#### EXERCISE AIM
Whenever the string "Royce" appears in a line below, please copy the line out.
[GIVEN RECORDS Boundary: Start]
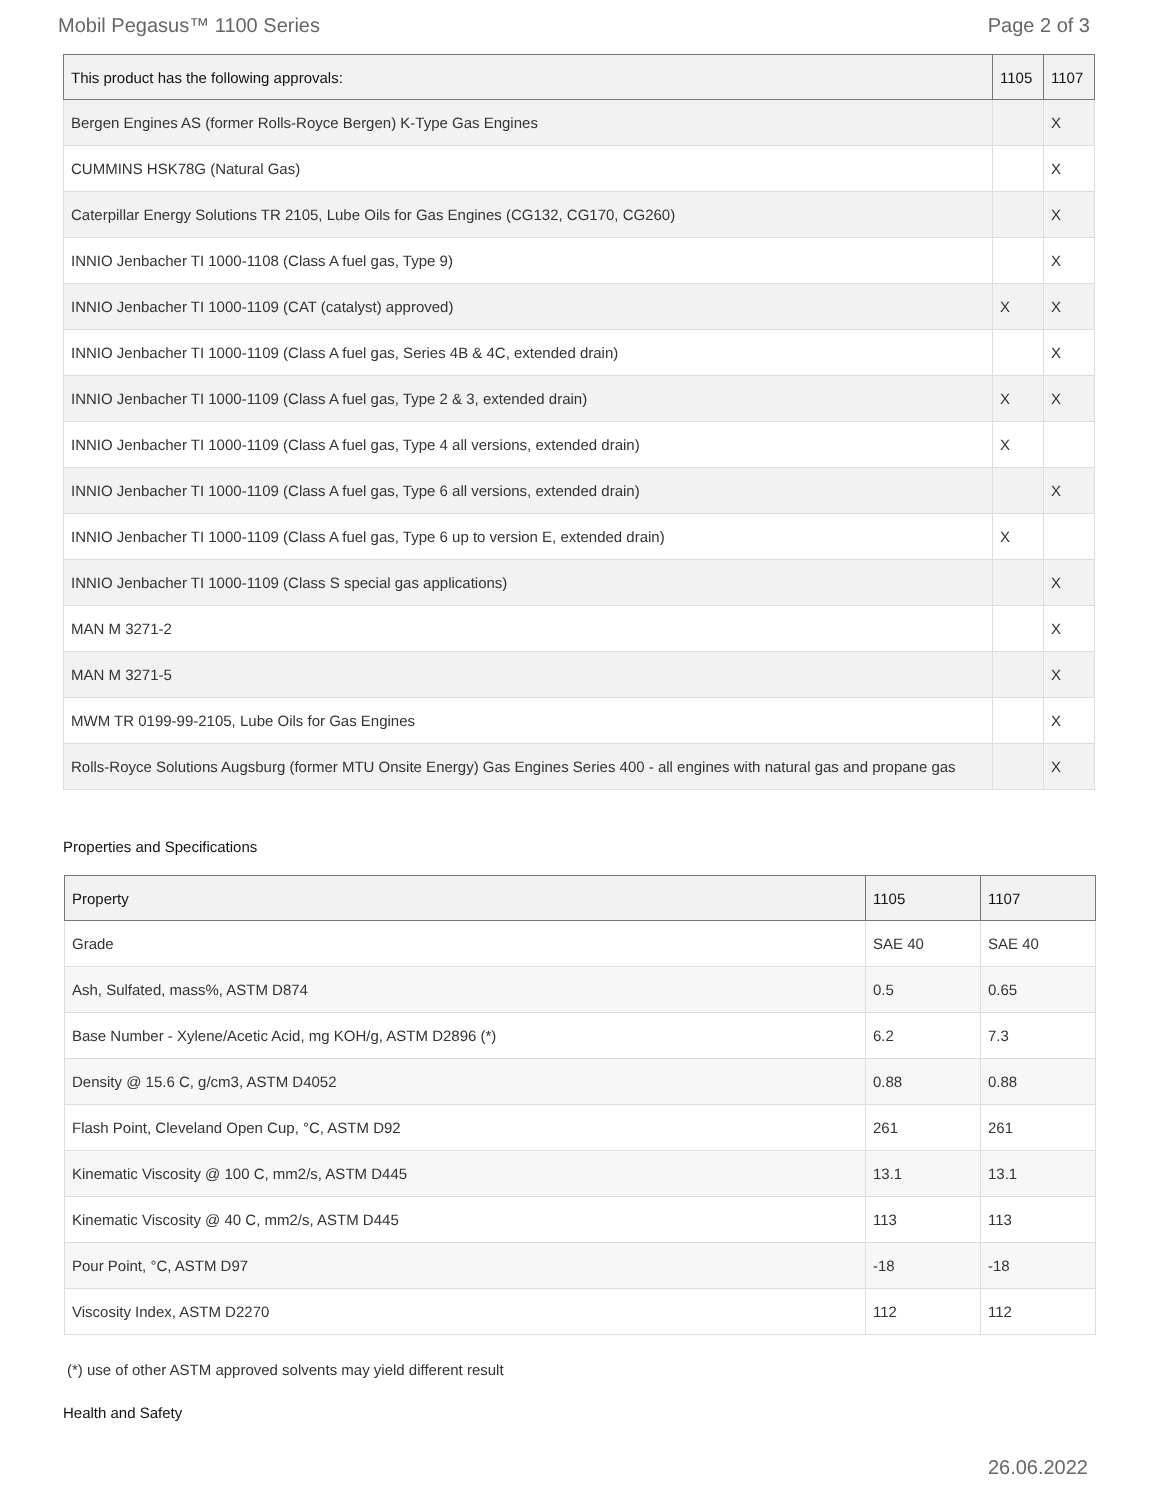Mobil Pegasus™ 1100 Series Page 2 of 3
| This product has the following approvals: | 1105 | 1107 |
| --- | --- | --- |
| Bergen Engines AS (former Rolls-Royce Bergen) K-Type Gas Engines | | X |
| CUMMINS HSK78G (Natural Gas) | | X |
| Caterpillar Energy Solutions TR 2105, Lube Oils for Gas Engines (CG132, CG170, CG260) | | X |
| INNIO Jenbacher TI 1000-1108 (Class A fuel gas, Type 9) | | X |
| INNIO Jenbacher TI 1000-1109 (CAT (catalyst) approved) | X | X |
| INNIO Jenbacher TI 1000-1109 (Class A fuel gas, Series 4B & 4C, extended drain) | | X |
| INNIO Jenbacher TI 1000-1109 (Class A fuel gas, Type 2 & 3, extended drain) | X | X |
| INNIO Jenbacher TI 1000-1109 (Class A fuel gas, Type 4 all versions, extended drain) | X | |
| INNIO Jenbacher TI 1000-1109 (Class A fuel gas, Type 6 all versions, extended drain) | | X |
| INNIO Jenbacher TI 1000-1109 (Class A fuel gas, Type 6 up to version E, extended drain) | X | |
| INNIO Jenbacher TI 1000-1109 (Class S special gas applications) | | X |
| MAN M 3271-2 | | X |
| MAN M 3271-5 | | X |
| MWM TR 0199-99-2105, Lube Oils for Gas Engines | | X |
| Rolls-Royce Solutions Augsburg (former MTU Onsite Energy) Gas Engines Series 400 - all engines with natural gas and propane gas | | X |
Properties and Specifications
| Property | 1105 | 1107 |
| --- | --- | --- |
| Grade | SAE 40 | SAE 40 |
| Ash, Sulfated, mass%, ASTM D874 | 0.5 | 0.65 |
| Base Number - Xylene/Acetic Acid, mg KOH/g, ASTM D2896 (*) | 6.2 | 7.3 |
| Density @ 15.6 C, g/cm3, ASTM D4052 | 0.88 | 0.88 |
| Flash Point, Cleveland Open Cup, °C, ASTM D92 | 261 | 261 |
| Kinematic Viscosity @ 100 C, mm2/s, ASTM D445 | 13.1 | 13.1 |
| Kinematic Viscosity @ 40 C, mm2/s, ASTM D445 | 113 | 113 |
| Pour Point, °C, ASTM D97 | -18 | -18 |
| Viscosity Index, ASTM D2270 | 112 | 112 |
(*) use of other ASTM approved solvents may yield different result
Health and Safety
26.06.2022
[GIVEN RECORDS Boundary: End]
#### TASK SOLUTION
| Bergen Engines AS (former Rolls-Royce Bergen) K-Type Gas Engines | | X |
| Rolls-Royce Solutions Augsburg (former MTU Onsite Energy) Gas Engines Series 400 - all engines with natural gas and propane gas | | X |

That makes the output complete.